*** Texte étudié
Le Conflit des Enjeux
L’histoire du “Petit Homme” décrit la trame silencieuse des enjeux qui se dessinent autour de l’enfant surdoué. Lorsque son potentiel est repéré par un institut prenant en charge les enfants surdoués, Fred se retrouve dans l’étau, entre une mère qui souhaite l’inscrire dans la normalité et une psychologue qui voudrait le prendre sous sa tutelle afin de développer son potentiel. Il se retrouve tiraillé entre des enjeux posés par d’autres comme il fait le grand écart entre ses compétences du génie et ses besoins affectifs. Mais Jane, la psychologue semble elle-même souffrir encore des choix qui lui ont été imposés enfant ; dans sa relation trop didactique, focalisée sur le potentiel de Fred, elle ne parvient pas à combler ses besoins affectifs. Fred finira par quitter la ménagerie en pleine parade de démonstration pour retrouver sa mère. Jane Grierson nourrie de cette aventure, écrira un livre sur ce “Petit Homme” et s’en trouvera réconciliée avec elle-même.
L’épreuve des paradigmes
La transposition de la problématique de la surdouance au monde des fourmis offre un angle intéressant. Nous sommes dans une société caractérisée par une organisation hiérarchisée en colonie dont les membres sont indissociables de celle-ci. Ce mode d’organisation sociale basée sur l’eusocialité impose que chaque individu “rentre dans le rang” pour y tenir son rôle. Tilt avec son esprit inventif et son audace déroge à cette règle naturelle et prêche en plein désert. Ses propositions progressistes, sa volonté d’en finir avec le racket des sauterelles sont tout simplement inconcevables pour la colonie. La vie de Tilt finit par ressembler à une accumulation d’échecs, car le succès et la reconnaissance viendrait de son utilité au groupe or, l’inconcevable n’est d’aucune utilité. Son peuple tout entier, jusqu’à la reine et la jeune princesse qui doit lui succéder, est tenu par la peur et le repli dans les traditions. À leur perception linéaire et primitive, s’offre la pensée arborescente et globale de Tilt qui voit sa communauté dans toute sa grandeur. Le glissement de la fourmi au modèle humain s’opère où Tilt produit un véritable élan de civilisation et ce, par la désobéissance. Celui-ci devra passer en force et créer des situations catastrophiques pour que le déclic se produise et libère le cycle de la confiance qui lui donnera, à défaut de son rang, une place parmi son peuple qui a su retrouver sa dignité et une grandeur nouvelle.
******
- Consigne
Relevez tous les prénoms de personnages qui apparaissent dans le texte étudié.
*** Matériel fourni
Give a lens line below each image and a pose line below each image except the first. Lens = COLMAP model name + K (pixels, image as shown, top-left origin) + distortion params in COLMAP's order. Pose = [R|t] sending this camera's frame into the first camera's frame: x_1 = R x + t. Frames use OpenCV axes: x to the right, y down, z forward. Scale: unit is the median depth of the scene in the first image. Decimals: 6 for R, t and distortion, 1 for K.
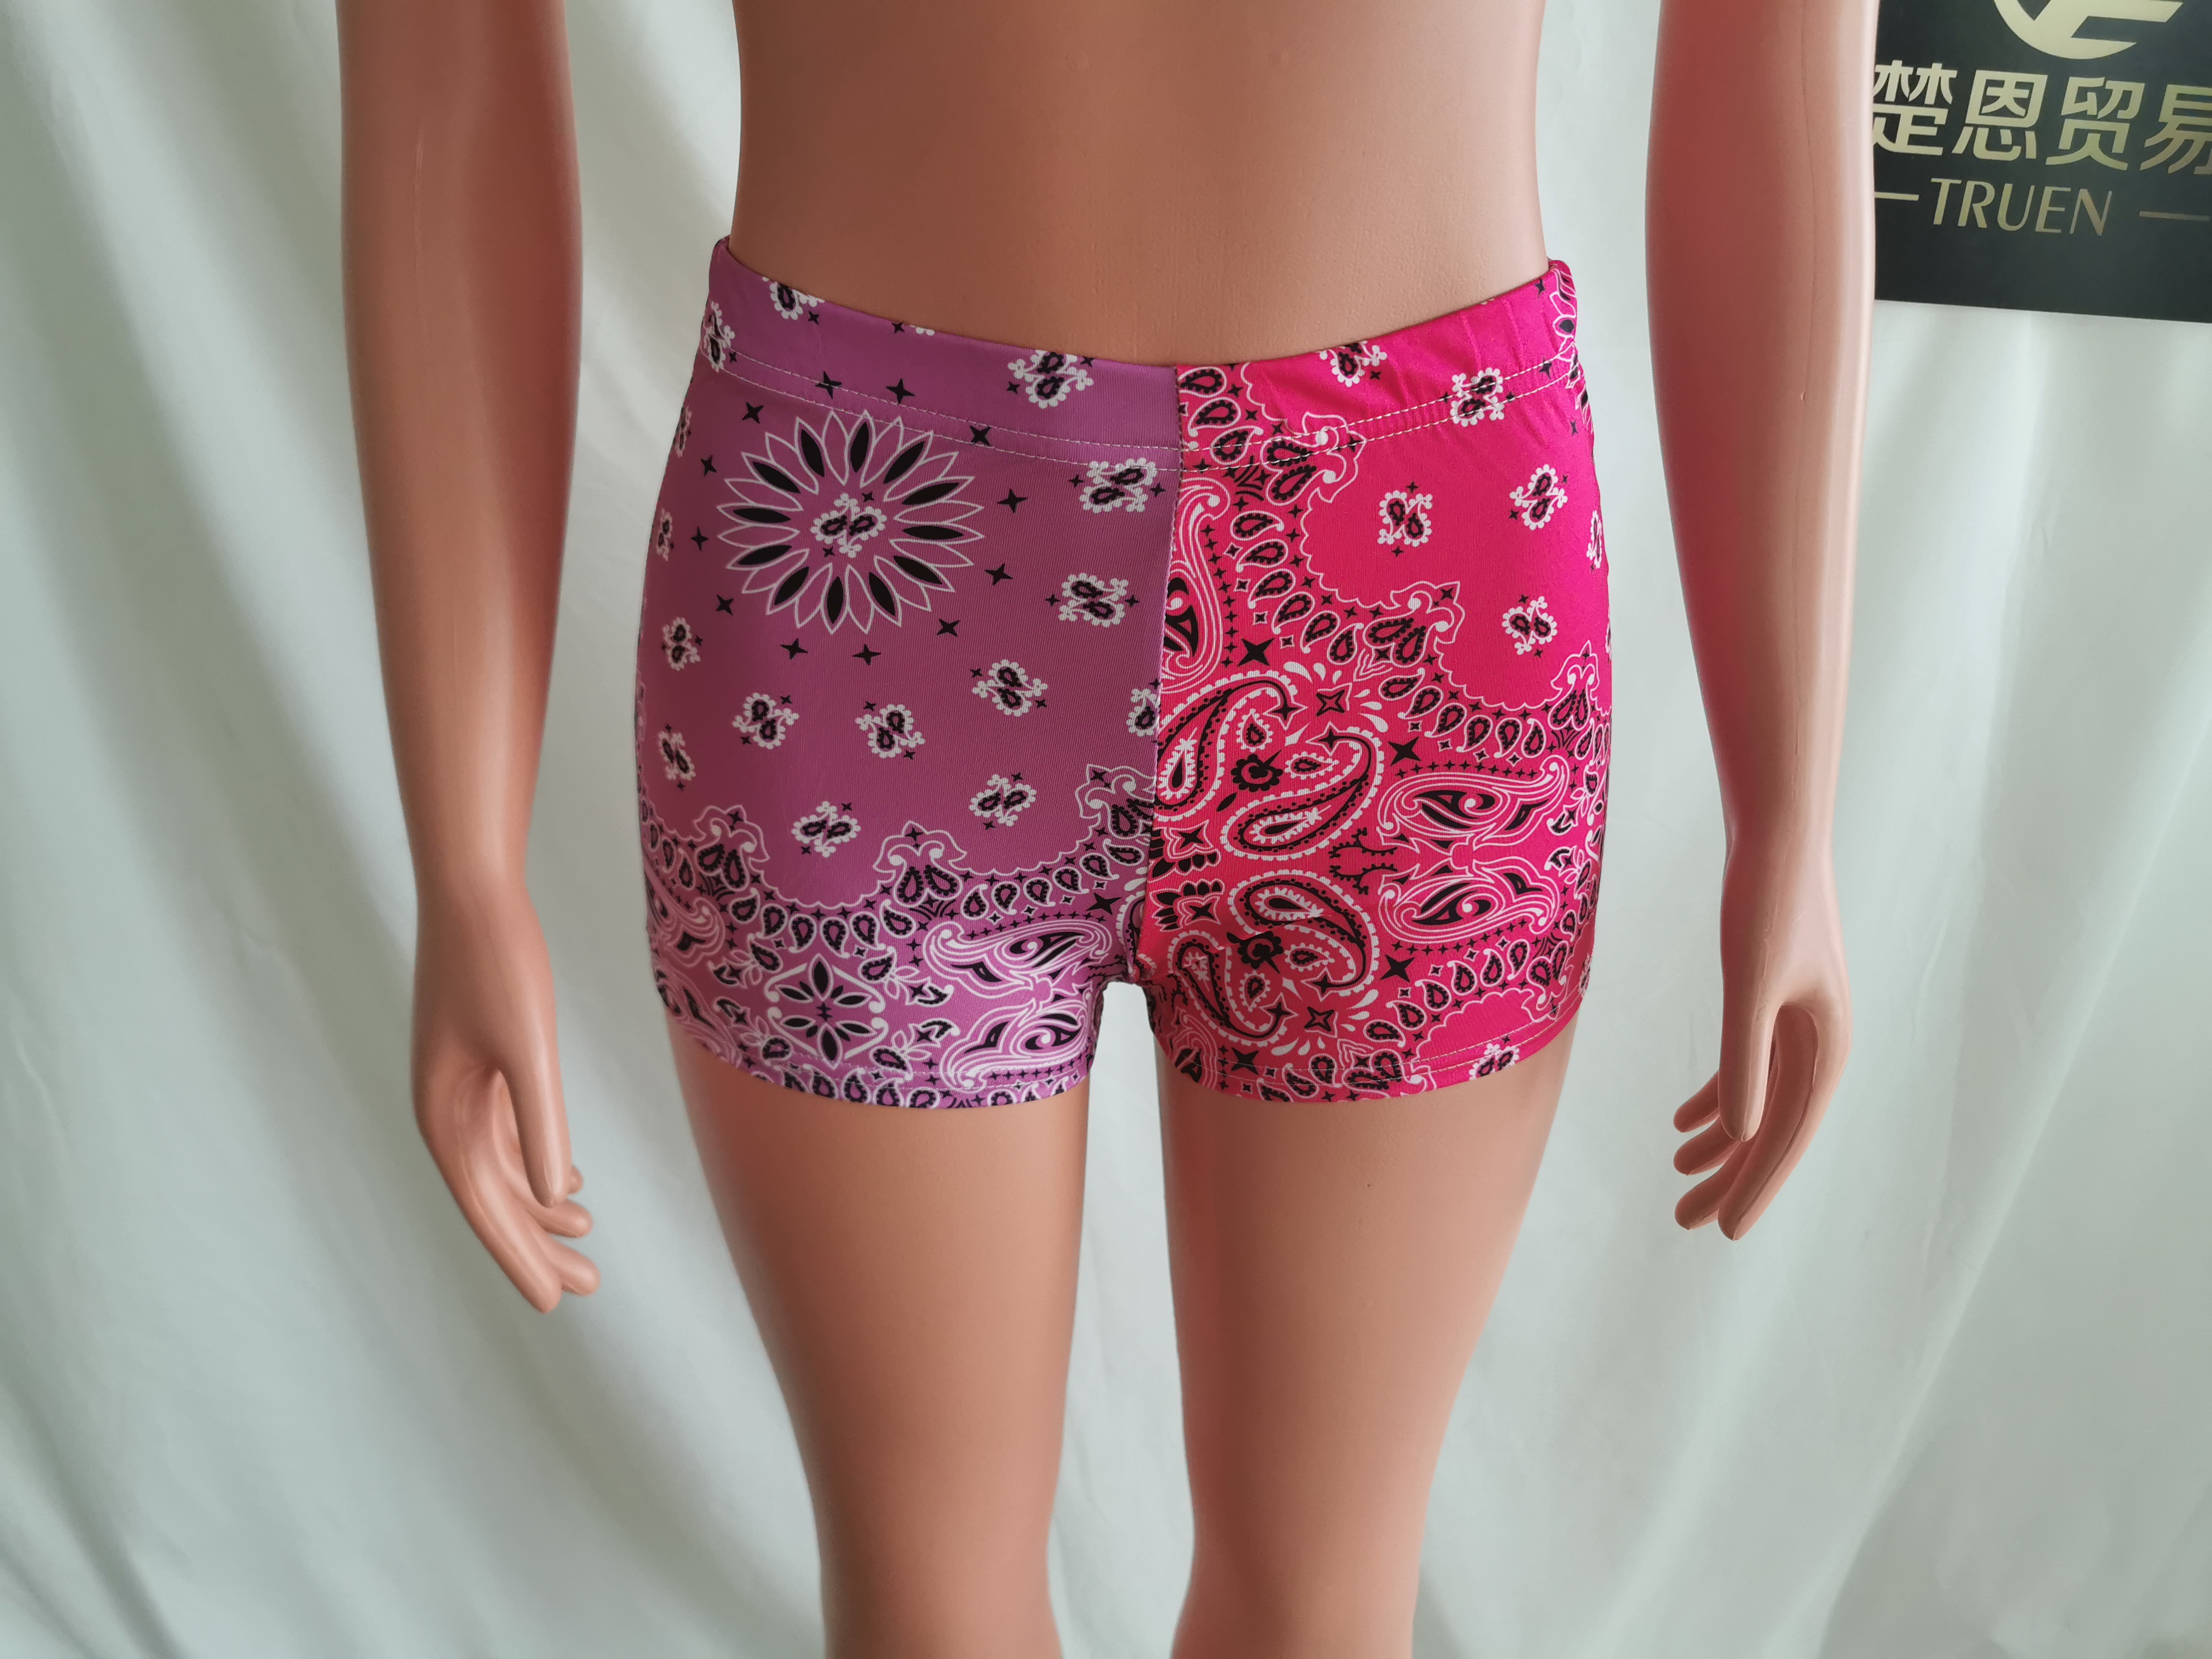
lens RADIAL K [[1725.3, 0, 1108.6], [0, 1725.3, 838.5], [0, 0, 1]] dist [0.002661, -0.032622]
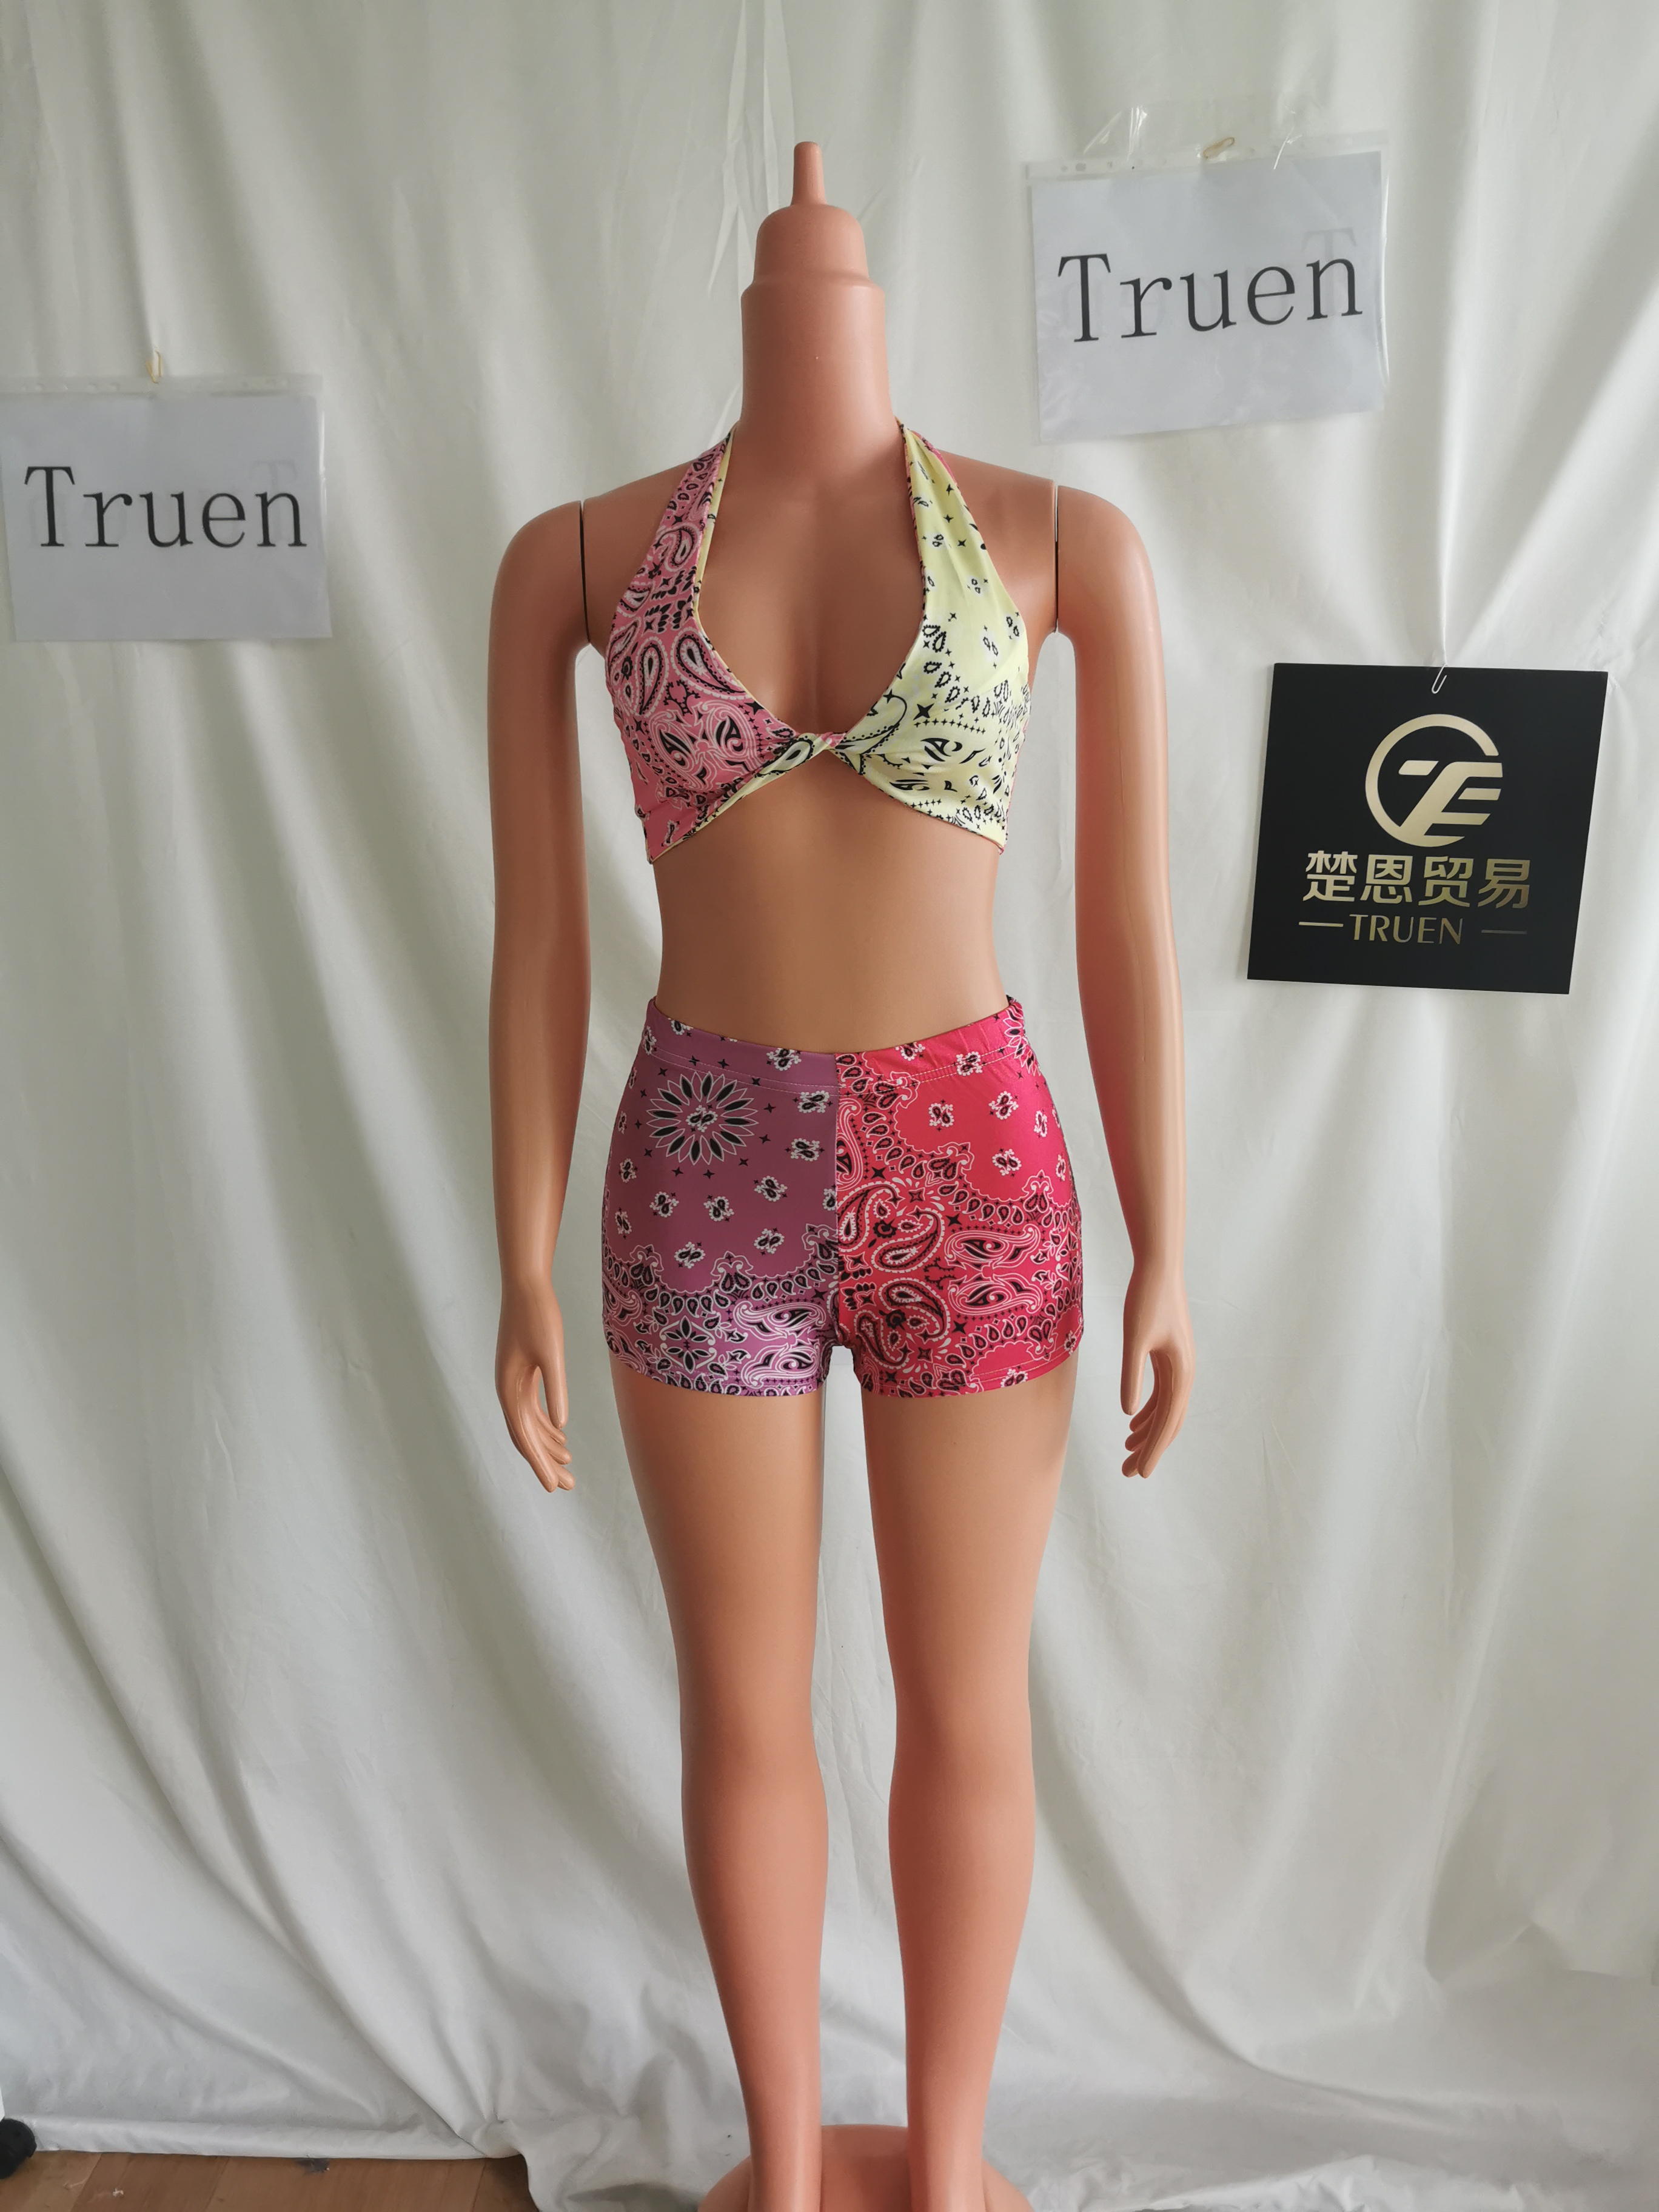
lens RADIAL K [[1725.3, 0, 829.9], [0, 1725.3, 1108.1], [0, 0, 1]] dist [0.002661, -0.032622]
pose [[0.994615, -0.002850, -0.103603, 0.231628], [-0.016038, 0.983348, -0.181023, 0.197356], [0.102394, 0.181709, 0.978007, -1.114229]]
******
- Réponse attendue
Fred, Jane, Tilt